Presiden Prabowo Lantik Adies Kadir sebagai Hakim MK, Akhiri Kiprah Politik
Jakarta,Commentary-Presiden Prabowo Subianto melantik Adies Kadir sebagai Hakim Mahkamah Konstitusi (MK) di Istana Negara, Jakarta, Kamis (5/2/2026). Pelantikan tersebut menandai berakhirnya kiprah Adies di dunia politik dan dimulainya peran baru di lembaga yudikatif.
Adies Kadir lahir pada 17 Oktober 1968. Pria bersuku Bugis ini berasal dari keluarga yang berdomisili di Balikpapan, Kalimantan Timur. Ia merupakan putra dari Abdul Kadir Mappong, mantan Ketua Pengadilan di Kabupaten Kapuas yang kemudian menjabat sebagai Wakil Ketua Mahkamah Agung Republik Indonesia. Abdul Kadir Mappong diangkat sebagai Hakim Agung pada tahun 2000 dan memasuki masa purnabakti pada 2013.
Usai dilantik, Adies menegaskan komitmennya untuk menjaga integritas dan independensi sebagai hakim konstitusi. Ia menyatakan akan menghindari segala bentuk konflik kepentingan, termasuk tidak terlibat dalam penanganan perkara yang berkaitan dengan Partai Golkar, partai politik tempat ia lama berkiprah.

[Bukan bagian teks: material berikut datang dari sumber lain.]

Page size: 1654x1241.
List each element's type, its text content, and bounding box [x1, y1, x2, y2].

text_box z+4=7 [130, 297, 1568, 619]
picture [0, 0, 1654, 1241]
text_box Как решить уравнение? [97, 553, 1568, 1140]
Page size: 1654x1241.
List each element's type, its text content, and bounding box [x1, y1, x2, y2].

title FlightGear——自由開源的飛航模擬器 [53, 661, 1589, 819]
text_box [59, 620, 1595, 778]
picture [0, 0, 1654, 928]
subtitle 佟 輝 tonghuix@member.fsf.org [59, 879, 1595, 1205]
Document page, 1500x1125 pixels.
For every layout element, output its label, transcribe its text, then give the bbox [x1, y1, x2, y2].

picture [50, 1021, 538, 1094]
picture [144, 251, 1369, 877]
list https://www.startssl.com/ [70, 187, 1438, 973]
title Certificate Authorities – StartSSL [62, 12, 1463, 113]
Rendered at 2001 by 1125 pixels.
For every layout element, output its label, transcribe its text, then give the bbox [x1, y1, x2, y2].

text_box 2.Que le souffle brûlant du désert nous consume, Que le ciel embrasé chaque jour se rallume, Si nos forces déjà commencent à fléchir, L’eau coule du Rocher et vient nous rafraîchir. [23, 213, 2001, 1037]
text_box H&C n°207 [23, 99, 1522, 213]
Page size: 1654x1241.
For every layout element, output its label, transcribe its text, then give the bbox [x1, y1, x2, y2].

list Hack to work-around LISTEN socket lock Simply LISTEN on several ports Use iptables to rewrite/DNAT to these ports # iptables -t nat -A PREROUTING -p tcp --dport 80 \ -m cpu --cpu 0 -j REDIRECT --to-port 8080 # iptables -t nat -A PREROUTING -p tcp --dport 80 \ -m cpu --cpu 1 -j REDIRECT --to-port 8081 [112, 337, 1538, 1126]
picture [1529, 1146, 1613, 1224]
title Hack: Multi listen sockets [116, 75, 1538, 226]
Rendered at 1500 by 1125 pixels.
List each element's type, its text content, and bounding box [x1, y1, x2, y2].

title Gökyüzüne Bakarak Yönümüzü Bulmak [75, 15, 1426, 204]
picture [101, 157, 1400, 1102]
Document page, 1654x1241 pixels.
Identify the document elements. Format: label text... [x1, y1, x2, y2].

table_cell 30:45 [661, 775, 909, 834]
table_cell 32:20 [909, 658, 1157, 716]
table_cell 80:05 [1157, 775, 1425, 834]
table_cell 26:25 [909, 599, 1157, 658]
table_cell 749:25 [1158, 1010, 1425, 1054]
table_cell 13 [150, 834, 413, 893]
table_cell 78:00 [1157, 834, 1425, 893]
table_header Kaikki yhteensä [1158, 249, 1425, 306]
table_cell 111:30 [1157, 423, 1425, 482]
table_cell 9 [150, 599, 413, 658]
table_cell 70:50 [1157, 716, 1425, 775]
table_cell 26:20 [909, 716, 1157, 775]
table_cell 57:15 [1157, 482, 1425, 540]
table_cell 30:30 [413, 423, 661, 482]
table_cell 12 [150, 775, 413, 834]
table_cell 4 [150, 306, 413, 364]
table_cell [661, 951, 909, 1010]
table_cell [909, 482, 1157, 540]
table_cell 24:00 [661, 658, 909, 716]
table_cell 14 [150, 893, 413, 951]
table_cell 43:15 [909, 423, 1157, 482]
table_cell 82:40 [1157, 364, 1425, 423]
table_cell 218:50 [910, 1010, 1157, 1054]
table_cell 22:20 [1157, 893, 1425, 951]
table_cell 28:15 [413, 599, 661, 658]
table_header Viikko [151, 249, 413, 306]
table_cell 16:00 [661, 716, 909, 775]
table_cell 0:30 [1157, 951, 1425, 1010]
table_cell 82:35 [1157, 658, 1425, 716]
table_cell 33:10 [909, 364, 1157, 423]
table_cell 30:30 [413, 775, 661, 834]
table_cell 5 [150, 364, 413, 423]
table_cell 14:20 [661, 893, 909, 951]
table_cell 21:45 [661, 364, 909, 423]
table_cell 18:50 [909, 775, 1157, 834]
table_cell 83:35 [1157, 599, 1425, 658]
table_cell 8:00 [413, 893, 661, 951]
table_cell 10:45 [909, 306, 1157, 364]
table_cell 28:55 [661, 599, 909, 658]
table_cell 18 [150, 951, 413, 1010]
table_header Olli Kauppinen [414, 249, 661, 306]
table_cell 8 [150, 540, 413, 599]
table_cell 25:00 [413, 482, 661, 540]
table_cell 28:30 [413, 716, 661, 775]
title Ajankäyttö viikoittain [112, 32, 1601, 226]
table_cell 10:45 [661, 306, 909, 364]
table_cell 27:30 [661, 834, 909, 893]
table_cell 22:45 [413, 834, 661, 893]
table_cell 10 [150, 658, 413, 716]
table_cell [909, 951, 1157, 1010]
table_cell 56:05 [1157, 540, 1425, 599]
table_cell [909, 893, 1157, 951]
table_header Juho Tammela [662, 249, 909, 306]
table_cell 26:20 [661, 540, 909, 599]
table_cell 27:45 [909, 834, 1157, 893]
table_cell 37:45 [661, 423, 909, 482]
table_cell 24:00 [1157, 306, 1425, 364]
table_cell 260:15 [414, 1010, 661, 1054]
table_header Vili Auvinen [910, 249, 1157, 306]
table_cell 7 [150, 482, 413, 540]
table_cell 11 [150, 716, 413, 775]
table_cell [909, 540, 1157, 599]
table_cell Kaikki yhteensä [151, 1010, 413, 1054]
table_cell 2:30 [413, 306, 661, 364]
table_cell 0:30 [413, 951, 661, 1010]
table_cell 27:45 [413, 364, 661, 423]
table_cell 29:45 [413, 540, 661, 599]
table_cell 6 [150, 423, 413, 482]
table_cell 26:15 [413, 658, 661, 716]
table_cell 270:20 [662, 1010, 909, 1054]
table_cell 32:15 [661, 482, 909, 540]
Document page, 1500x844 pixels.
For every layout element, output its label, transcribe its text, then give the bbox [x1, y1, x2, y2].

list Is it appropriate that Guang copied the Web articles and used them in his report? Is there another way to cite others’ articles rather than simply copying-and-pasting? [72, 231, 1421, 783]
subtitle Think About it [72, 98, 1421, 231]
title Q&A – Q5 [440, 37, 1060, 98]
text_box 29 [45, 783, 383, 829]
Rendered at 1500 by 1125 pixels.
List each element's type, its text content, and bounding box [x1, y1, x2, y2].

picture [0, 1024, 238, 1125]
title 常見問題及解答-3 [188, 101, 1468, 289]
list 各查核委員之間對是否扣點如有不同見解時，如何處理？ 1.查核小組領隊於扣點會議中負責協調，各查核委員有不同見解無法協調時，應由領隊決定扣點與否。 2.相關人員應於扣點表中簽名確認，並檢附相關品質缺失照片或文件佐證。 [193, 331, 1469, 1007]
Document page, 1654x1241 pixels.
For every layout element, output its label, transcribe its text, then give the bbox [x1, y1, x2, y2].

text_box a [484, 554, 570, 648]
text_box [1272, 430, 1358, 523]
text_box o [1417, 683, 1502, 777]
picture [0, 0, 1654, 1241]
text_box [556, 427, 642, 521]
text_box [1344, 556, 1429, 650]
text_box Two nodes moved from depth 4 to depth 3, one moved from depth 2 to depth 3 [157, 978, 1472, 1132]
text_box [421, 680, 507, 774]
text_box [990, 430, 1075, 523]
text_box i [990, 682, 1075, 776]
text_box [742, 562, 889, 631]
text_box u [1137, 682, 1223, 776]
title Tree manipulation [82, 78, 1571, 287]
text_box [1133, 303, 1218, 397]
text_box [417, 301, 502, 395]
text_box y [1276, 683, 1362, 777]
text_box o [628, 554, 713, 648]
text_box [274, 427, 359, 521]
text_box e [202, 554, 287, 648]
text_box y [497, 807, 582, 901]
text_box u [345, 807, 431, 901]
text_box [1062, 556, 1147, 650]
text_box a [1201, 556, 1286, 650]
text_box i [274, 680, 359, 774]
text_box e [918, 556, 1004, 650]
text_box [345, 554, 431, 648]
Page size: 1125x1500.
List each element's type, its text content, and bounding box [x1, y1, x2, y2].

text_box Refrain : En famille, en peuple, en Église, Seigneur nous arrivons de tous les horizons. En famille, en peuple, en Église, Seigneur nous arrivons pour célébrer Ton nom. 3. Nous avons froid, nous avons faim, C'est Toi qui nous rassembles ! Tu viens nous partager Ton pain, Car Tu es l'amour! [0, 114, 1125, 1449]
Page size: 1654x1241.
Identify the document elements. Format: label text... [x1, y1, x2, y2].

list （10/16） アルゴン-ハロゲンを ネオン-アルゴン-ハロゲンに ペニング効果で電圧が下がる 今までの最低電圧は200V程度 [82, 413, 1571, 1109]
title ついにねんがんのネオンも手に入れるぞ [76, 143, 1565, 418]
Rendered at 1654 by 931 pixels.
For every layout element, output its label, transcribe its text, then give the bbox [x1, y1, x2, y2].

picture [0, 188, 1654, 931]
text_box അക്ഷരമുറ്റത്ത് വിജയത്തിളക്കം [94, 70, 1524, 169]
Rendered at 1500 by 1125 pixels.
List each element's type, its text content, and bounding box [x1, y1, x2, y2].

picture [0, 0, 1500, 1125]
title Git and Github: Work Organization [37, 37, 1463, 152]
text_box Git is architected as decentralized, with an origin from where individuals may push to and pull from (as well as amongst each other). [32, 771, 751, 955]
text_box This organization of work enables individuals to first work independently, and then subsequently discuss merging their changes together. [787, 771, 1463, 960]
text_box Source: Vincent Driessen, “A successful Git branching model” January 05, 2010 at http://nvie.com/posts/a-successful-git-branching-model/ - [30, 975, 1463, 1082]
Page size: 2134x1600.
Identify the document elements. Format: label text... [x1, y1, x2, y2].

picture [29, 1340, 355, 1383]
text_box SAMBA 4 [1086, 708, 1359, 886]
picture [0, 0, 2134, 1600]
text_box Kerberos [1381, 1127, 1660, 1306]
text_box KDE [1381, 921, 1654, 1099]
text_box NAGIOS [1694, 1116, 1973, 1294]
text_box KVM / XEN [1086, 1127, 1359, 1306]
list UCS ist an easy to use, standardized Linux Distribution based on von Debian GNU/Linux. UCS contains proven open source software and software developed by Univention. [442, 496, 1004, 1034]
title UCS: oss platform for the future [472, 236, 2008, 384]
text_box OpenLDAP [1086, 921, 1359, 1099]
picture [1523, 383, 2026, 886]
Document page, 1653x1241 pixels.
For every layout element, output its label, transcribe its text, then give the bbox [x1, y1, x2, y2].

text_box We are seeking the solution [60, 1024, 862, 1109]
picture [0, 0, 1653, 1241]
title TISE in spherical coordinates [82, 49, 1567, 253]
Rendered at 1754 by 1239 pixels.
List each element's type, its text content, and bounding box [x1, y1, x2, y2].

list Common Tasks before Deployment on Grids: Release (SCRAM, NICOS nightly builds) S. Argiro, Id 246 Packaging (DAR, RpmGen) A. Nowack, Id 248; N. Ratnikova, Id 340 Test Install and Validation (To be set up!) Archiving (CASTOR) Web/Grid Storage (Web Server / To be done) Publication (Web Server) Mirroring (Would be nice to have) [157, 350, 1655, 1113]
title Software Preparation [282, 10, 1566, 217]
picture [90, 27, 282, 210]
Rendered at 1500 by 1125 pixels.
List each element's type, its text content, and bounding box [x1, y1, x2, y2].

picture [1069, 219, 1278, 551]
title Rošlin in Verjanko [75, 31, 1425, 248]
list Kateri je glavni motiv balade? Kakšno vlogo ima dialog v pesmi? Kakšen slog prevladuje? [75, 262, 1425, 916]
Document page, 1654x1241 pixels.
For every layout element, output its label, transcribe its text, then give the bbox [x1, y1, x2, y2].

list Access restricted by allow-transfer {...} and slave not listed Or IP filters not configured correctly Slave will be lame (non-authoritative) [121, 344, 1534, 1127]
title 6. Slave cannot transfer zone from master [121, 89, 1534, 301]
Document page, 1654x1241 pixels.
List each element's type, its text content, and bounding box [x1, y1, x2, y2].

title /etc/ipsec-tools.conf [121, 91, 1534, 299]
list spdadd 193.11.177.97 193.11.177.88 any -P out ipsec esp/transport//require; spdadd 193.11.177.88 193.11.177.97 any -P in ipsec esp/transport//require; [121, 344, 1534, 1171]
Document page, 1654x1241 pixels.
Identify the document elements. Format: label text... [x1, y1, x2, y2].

“Kalau di Mahkamah Konstitusi itu ada aturan-aturan. Jika dianggap ada conflict of interest, hakim akan mengundurkan diri dari panel atau majelis. Saya juga akan mengambil langkah tersebut apabila ada perkara terkait Partai Golkar,” ujar Adies di Istana Kepresidenan, Jakarta, Kamis sore.
Ia menegaskan Mahkamah Konstitusi memiliki mandat yang jelas berdasarkan undang-undang dalam menjalankan fungsi yudisial. Oleh karena itu, ia berjanji akan menjalankan amanah sebagai hakim konstitusi secara profesional dengan mematuhi seluruh prosedur dan ketentuan yang berlaku.
Menanggapi kritik terhadap proses pemilihannya di Komisi III DPR RI, Adies enggan memberikan komentar panjang. Ia menyatakan seluruh tahapan telah dijalani sesuai dengan ketentuan hukum, termasuk mengikuti uji kelayakan dan kepatutan (fit and proper test) yang diselenggarakan DPR.
Adies mengawali pendidikan formalnya di SD Negeri VII Selat Hilir pada 1974–1981. Ia kemudian melanjutkan pendidikan di SMP Negeri 1 Samarinda dan lulus pada 1984, serta menamatkan pendidikan menengah atas di SMA Negeri 3 Kupang pada 1987.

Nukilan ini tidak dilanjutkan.